Thursday, October 8, 2009

Housing Segregation in Chapel Hill

Housing segregation in Chapel Hill, NC was a strongly established tradition for most of the 20th Century, but it was not always that way. In the 19th Century, racial residential patterns in Chapel Hill were much different.

The Map of Chapel Hill as it was in 1875-1885 (H. D. Carter, 1934) shows a number of houses that are identified as African-American households. I thought it would be intersting to compare the distribution of those households with the early to mid 20th century housing segregation line.

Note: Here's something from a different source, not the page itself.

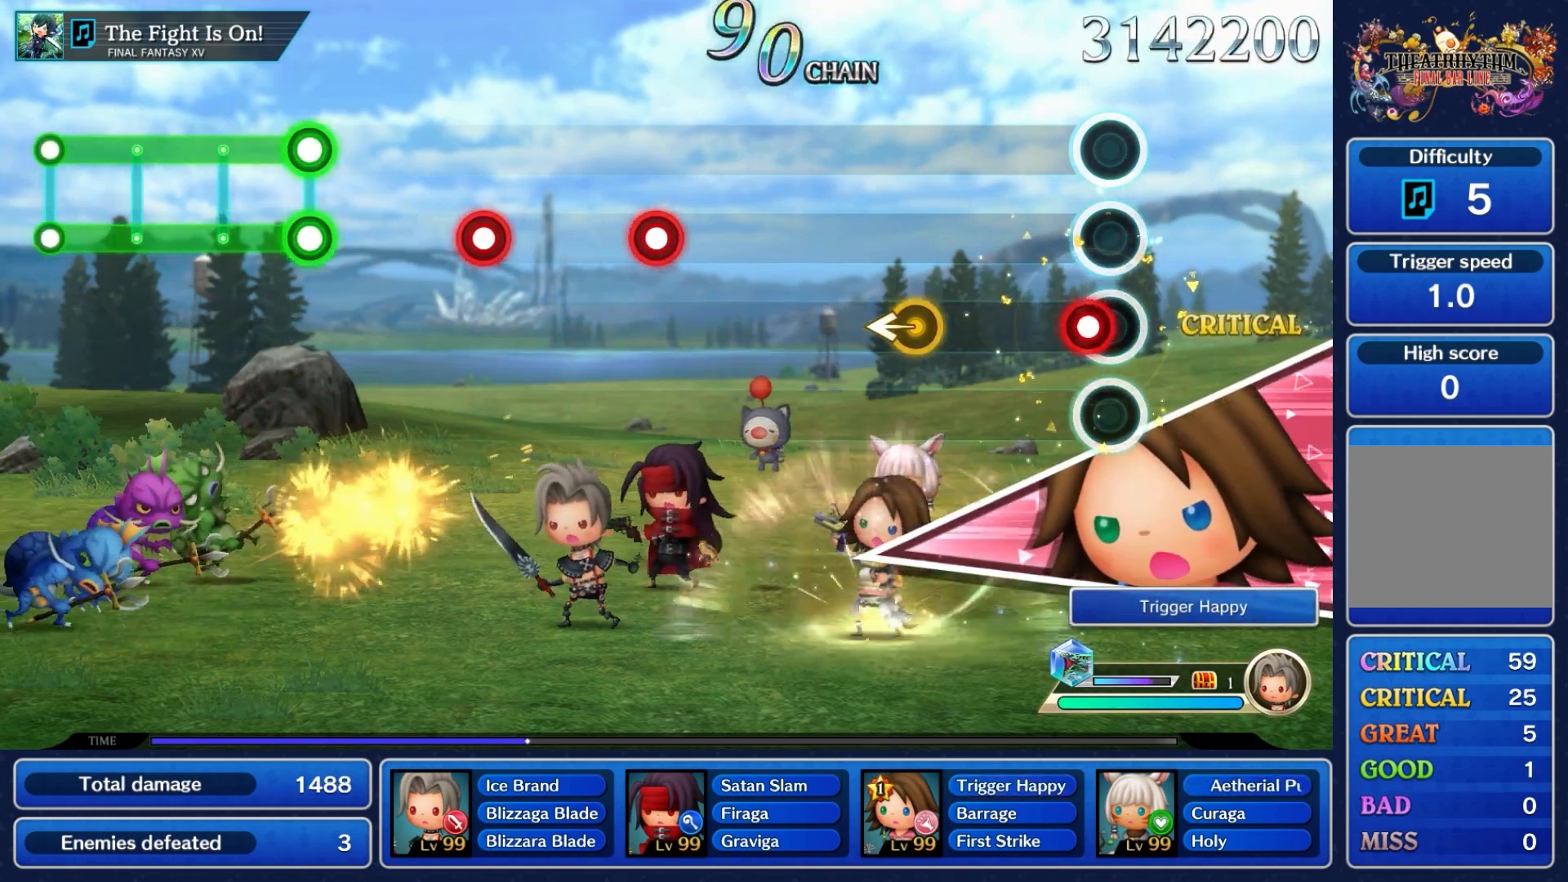
{"buttons": [], "left_stick": "left", "right_stick": "center", "events": [[67, "A", "down"], [233, "A", "up"], [350, "left_stick", "left"]]}
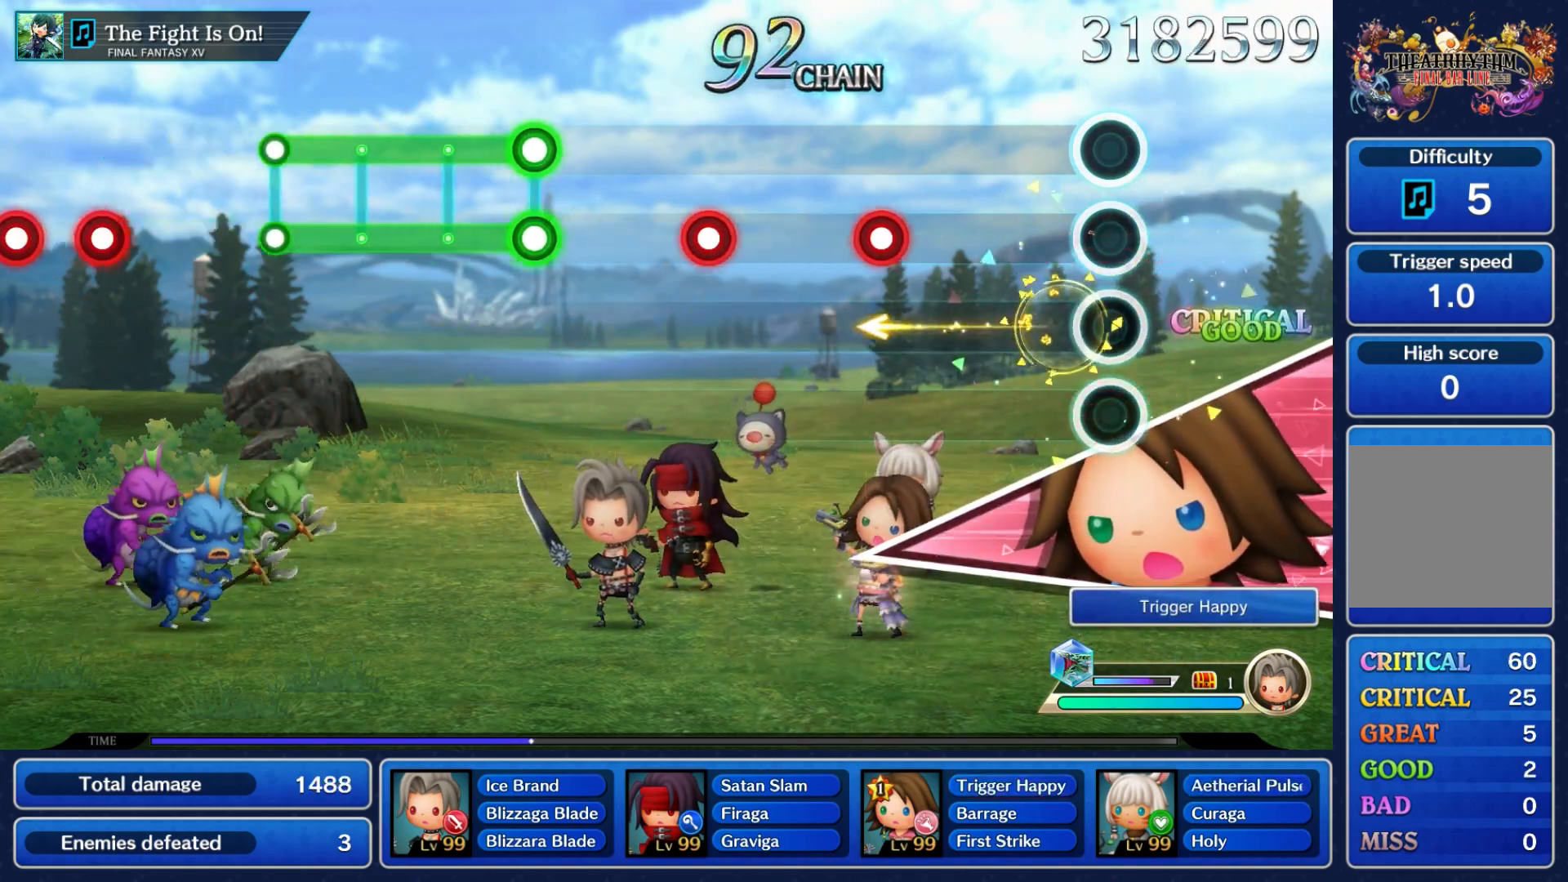
{"buttons": [], "left_stick": "center", "right_stick": "center", "events": [[17, "left_stick", "center"]]}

In 1944, Charles Freeman made a map as a part of his Masters Thesis showing housing segregation in Chapel Hill:

1944-chapelhill-negrocommunity

Having lived in the Northside neighborhood in Chapel Hill, I can say that Freeman's color segregation line was largely still the case into the 1990's.

So I copied over onto H. D. Carter's map that segregation line in yellow and then circled the 1875-1885 African American households:

Chapel Hill Housing Segregation Map

And the result is striking. Only one of the 1875-1885 African American households was in an area that was a segregated black neighborhood. All the rest were in areas that were white-only neighborhoods in the 20th century.

This pattern is consistent with the findings of professional historians and geographers - that segregation was something that was imposed in the South in the period 1890-1900, not immediately after the Civil War. I believe research has been done on Charleston, SC illustrating this.

While Chapel Hill never had any sort of housing segregation ordinances (de jure), there was a strong de facto tradition. As well, when we look at the restrictive covenants of neighborhoods in and near Chapel Hill, we can see that developers imposed their own Whites-only covenants in some neighborhoods such as Greenwood and Dogwood Acres.  Those developments happened in the 1930's and 1940's, though. Prior to that time, it appears that housing segregation was purely a matter of tradition - enforced by the men who ran the local real estate market, rather than the formal power of the government.